Um das drohende Ausgangsverbot etwas abzumildern, zieht ganz Elonwabeni – sämtliche Kinder und Mitarbieter mit allen nötigen Utensilien – auf die Farm der Landes um. Rolf Landes berichtet. Ein Bericht von Rolf Landes.
Seit Ende März 2020 befindet sich auch Südafrika im Lockdown.

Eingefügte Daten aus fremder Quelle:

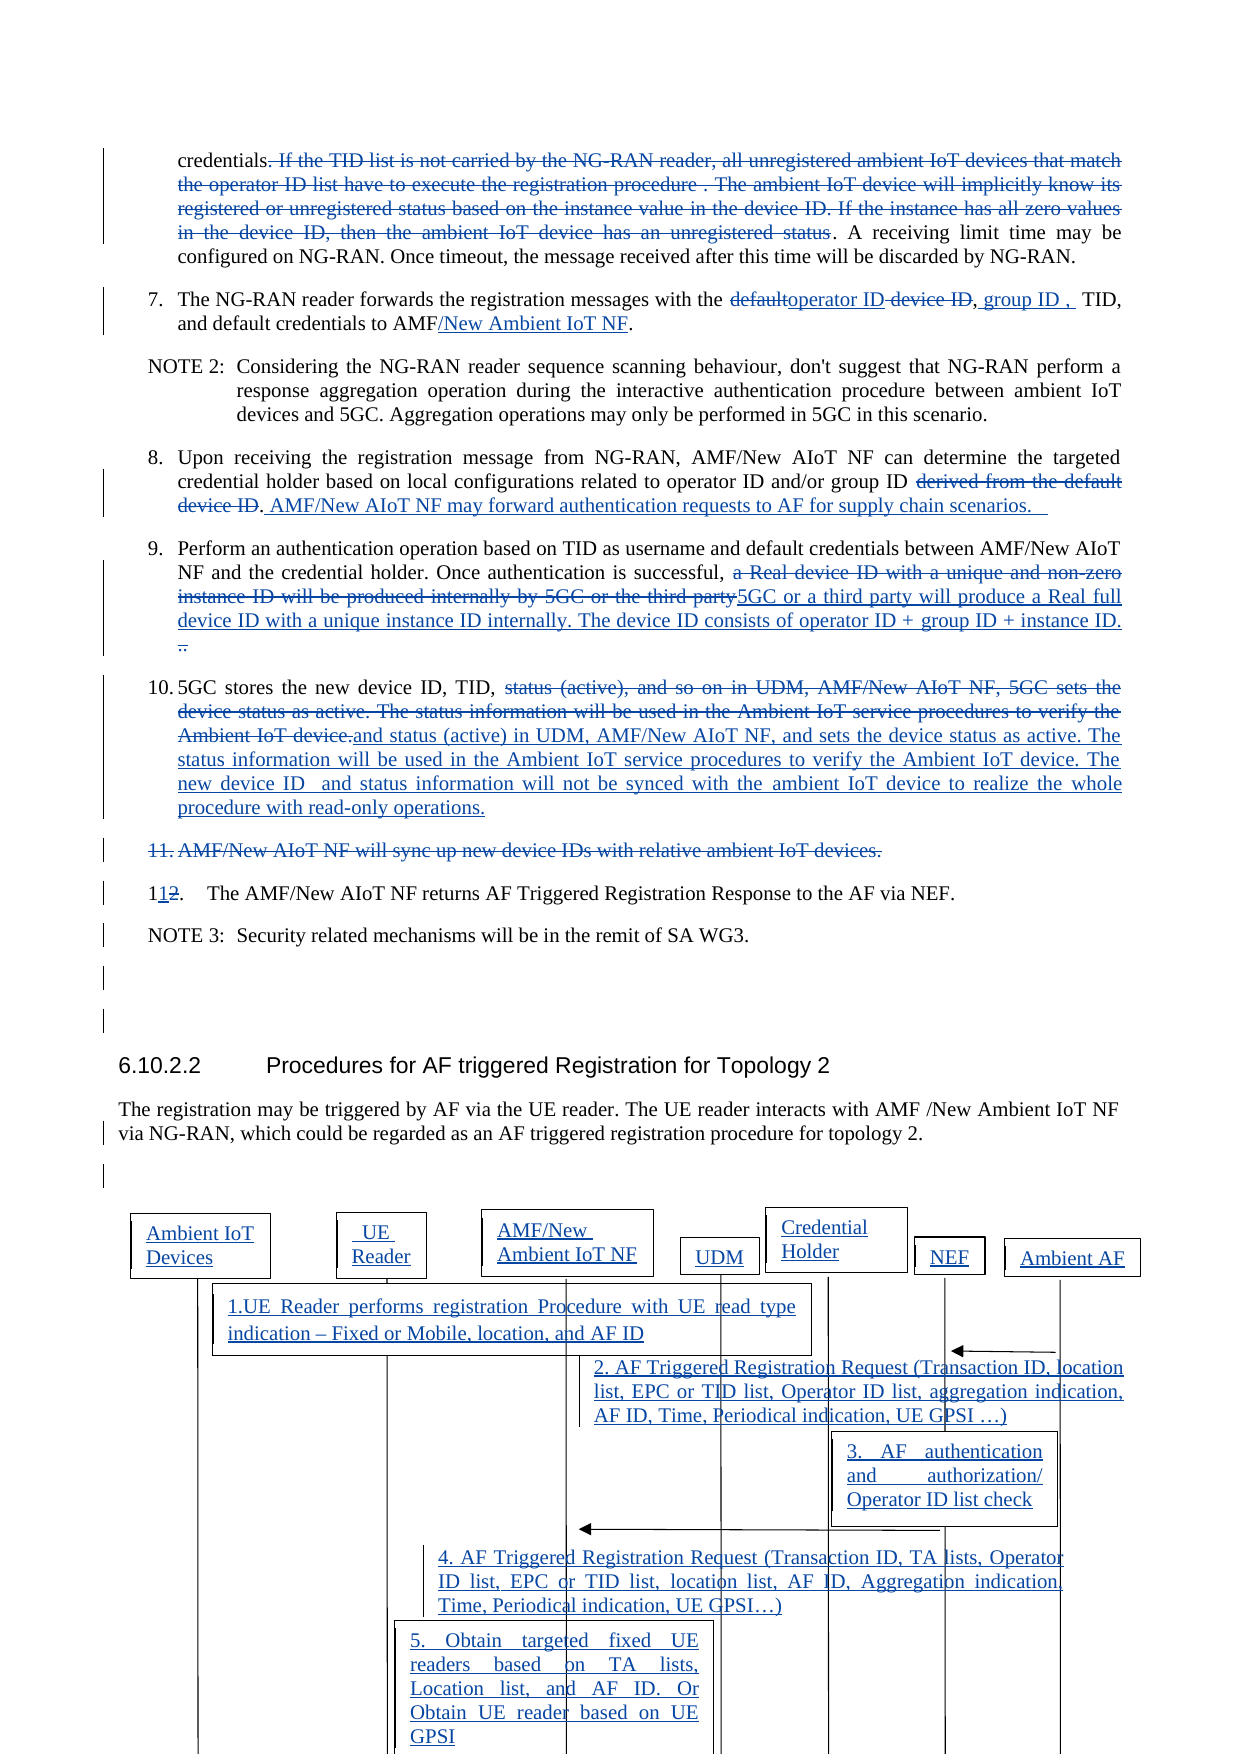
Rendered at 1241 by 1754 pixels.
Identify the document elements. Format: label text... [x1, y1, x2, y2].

text 10. 5GC stores the new device ID, TID, [148, 674, 1122, 819]
text 9. Perform an authentication operation based on TID as username and default credentials between AMF/New AIoT NF and the credential holder. Once authentication is successful, [148, 536, 1122, 656]
text 7. The NG-RAN reader forwards the registration messages with the , TID, and default credentials to AMF. [148, 287, 1122, 335]
text 8. Upon receiving the registration message from NG-RAN, AMF/New AIoT NF can determine the targeted credential holder based on local configurations related to operator ID and/or group ID . [148, 444, 1122, 517]
text NOTE 3: Security related mechanisms will be in the remit of SA WG3. [148, 923, 1122, 947]
text NOTE 2: Considering the NG-RAN reader sequence scanning behaviour, don't suggest that NG-RAN perform a response aggregation operation during the interactive authentication procedure between ambient IoT devices and 5GC. Aggregation operations may only be performed in 5GC in this scenario. [148, 354, 1122, 426]
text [148, 148, 1122, 268]
subtitle 6.10.2.2 Procedures for AF triggered Registration for Topology 2 [118, 1052, 1122, 1078]
text 1. The AMF/New AIoT NF returns AF Triggered Registration Response to the AF via NEF. [148, 881, 1122, 904]
text The registration may be triggered by AF via the UE reader. The UE reader interacts with AMF /New Ambient IoT NF via NG-RAN, which could be regarded as an AF triggered registration procedure for topology 2. [118, 1097, 1122, 1145]
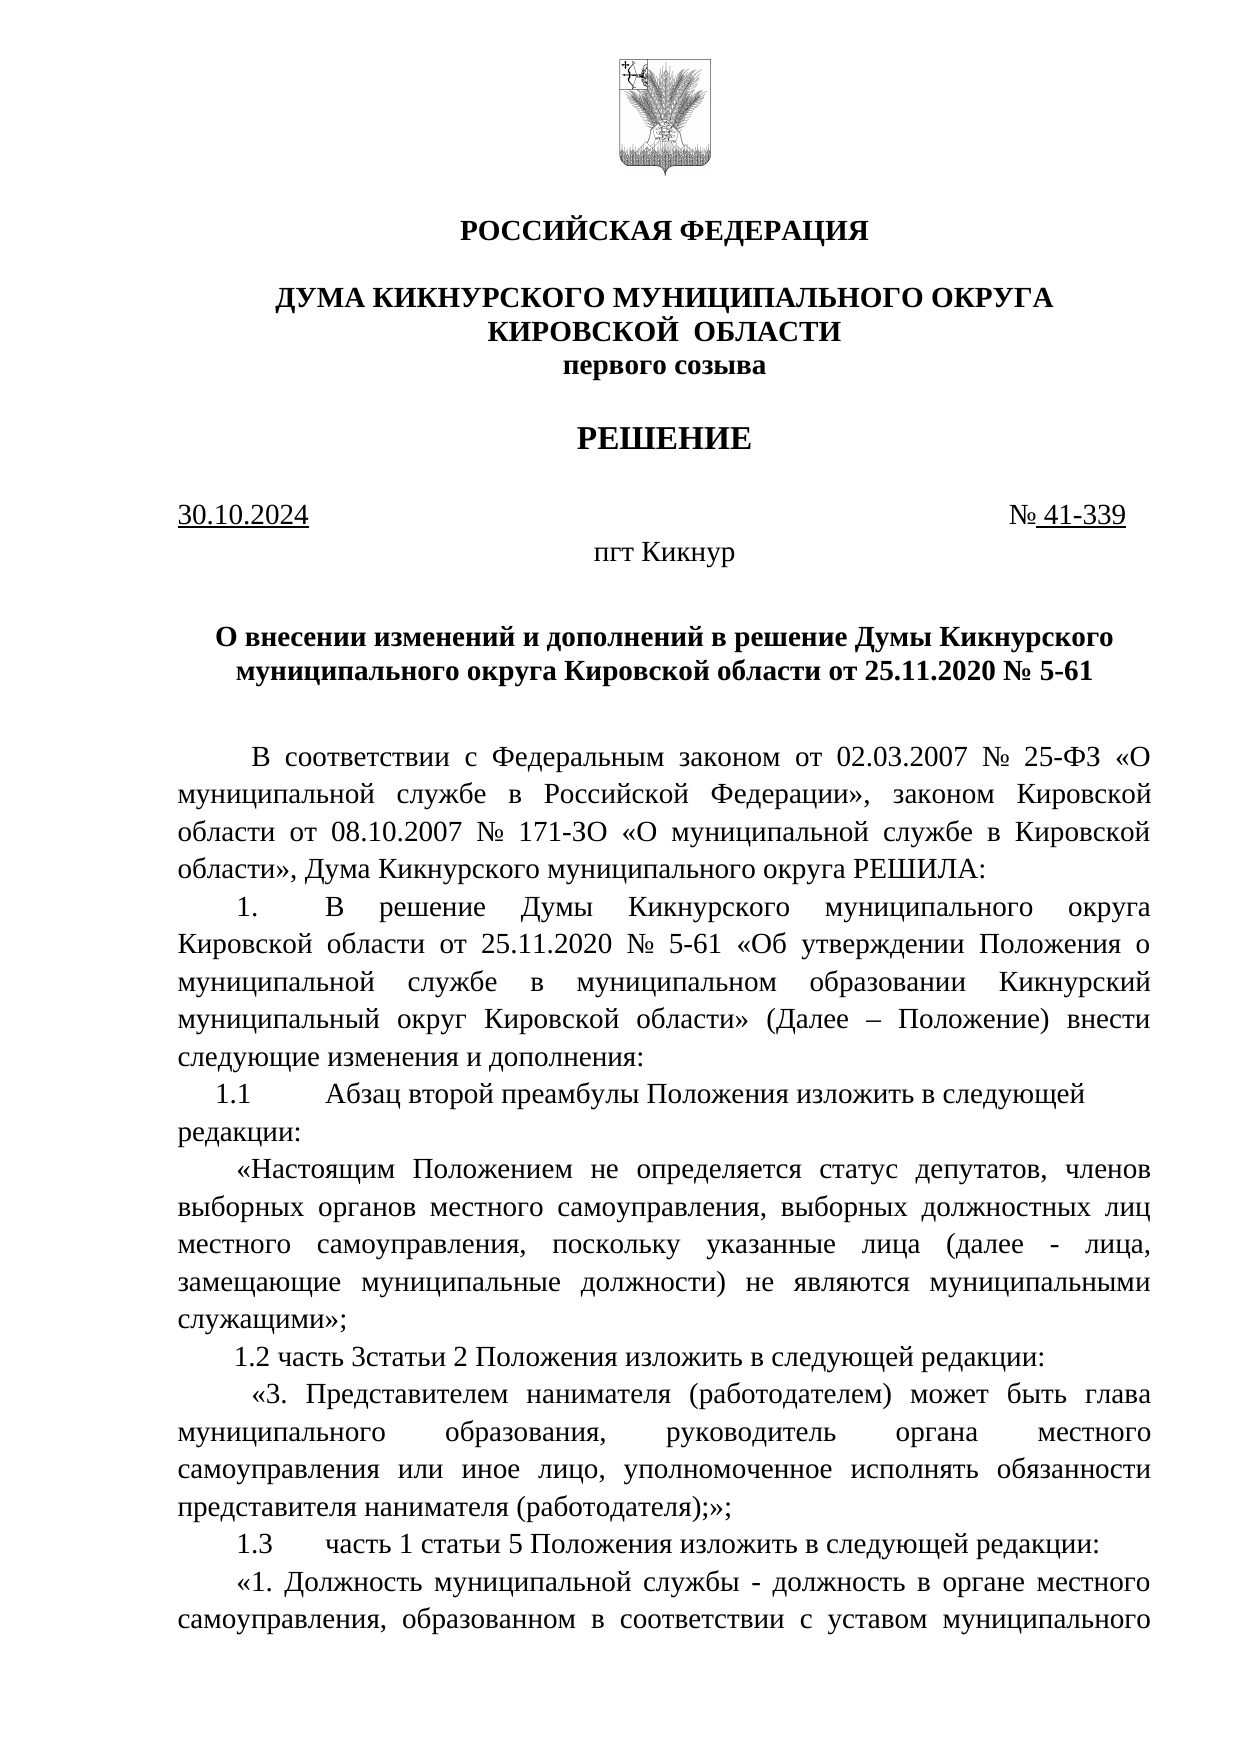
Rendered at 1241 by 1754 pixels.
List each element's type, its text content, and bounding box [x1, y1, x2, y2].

Als Vorstand von Elonwabeni sind wir für ca. 30 Kinder und 10 MitarbeiterInnen verantwortlich. Es war uns relativ schnell klar, dass die Realität eines strengen Ausgangsverbots dramatische Konsequenzen für uns als Organisation haben würde. Wie sollten wir in der Lage sein, unsere Kinder und Angestellten für einen unbefristeten Zeitraum in dieser stark eingeschränkten Realität zu versorgen und deren Wohlbefinden zu gewährleisten. Ein fast unmögliches Unterfangen. Unsere meist hyperaktiven Kinder zusammen mit deren Hausmüttern auf engstem Raum quasi eingesperrt, das würde ja nicht einmal für eine Woche funktionieren. Daher war es aus unserer Sicht keine schwere Entscheidung, das komplette Heim (Kinder, Hausmütter und notwendige Utensilien, etc.) auf unsere Farm Paddafontein umzusiedeln.
Die guten Erfahrungen mit den Camps, wo die Kinder ja schon seit Jahren regelmäßig einen Teil der Schulferien auf der Farm verbringen, gab uns ein gutes Gefühl, dass es hier möglich sein würde, weiterhin ein relativ normales und gesundheitlich sicheres Leben für alle realisieren zu können. Natürlich war einiges vorzubereiten, und manche Renovierungsarbeiten laufen weiterhin so nebenher, aber im Großen und Ganzen waren wir ganz gut für diesen Umzug vorbereitet. Und glücklicherweise haben wir ein tolles Team von südafrikanischen Freiwilligen, das dafür sorgt, dass die Kinder jeden Tag beschäftigt sind. Im Mittelpunkt steht dabei die Schule. Wir haben 4 Gruppen mit bis zu 6 Kindern, eingeteilt nach Alter und schulischem Wissenstand.
Ende letzten Jahres wurde in einer südafrikanischen Studie veröffentlicht, dass knapp 80% aller Schüler in der 4. Klasse in Südafrika nicht angemessen lesen und schreiben können. Diese Realität am eigenen Leib mit unseren Kindern von Elonwabeni erleben zu müssen, darauf war ich nicht gefasst. So frustrierend es als Lehrender ist, mit diesen Einschränkungen konfrontiert zu sein, macht es mich vor allem traurig mit ansehen zu müssen, wie 12jährige Kinder Schwierigkeiten haben, einfachste Wörter richtig zu schreiben. Von Mathematik will ich gar nicht reden. Und es ist nicht so, dass unsere Kinder alle Lernschwächen haben. Diese Erfahrung hat für mich persönlich dazu geführt, grundsätzlich in Frage zu stellen, wie sinnvoll es in dieser Krise sein kann, unsere Kinder wieder in das normale Schulsystem zurückzuführen. Was haben sie zu verlieren? Wir haben jetzt einen pensionierten Lehrer angestellt, der zusammen mit den Freiwilligen allen Kindern bis zum Highschool Alter das Lesen, Schreiben und das kleine 1×1 beibringen soll. Wenn uns das gelingt, haben wir viel erreicht.
Es ist eine Freude zu sehen wie sich alle Kinder und MitarbeiterInnen eingelebt und dieser Situation gestellt haben. Sicher gibt es die vielen täglichen Kleinigkeiten die jeden von uns frustrieren, aber das ist ja eigentlich nichts Neues, es sind nur andere Dinge hier auf der Farm.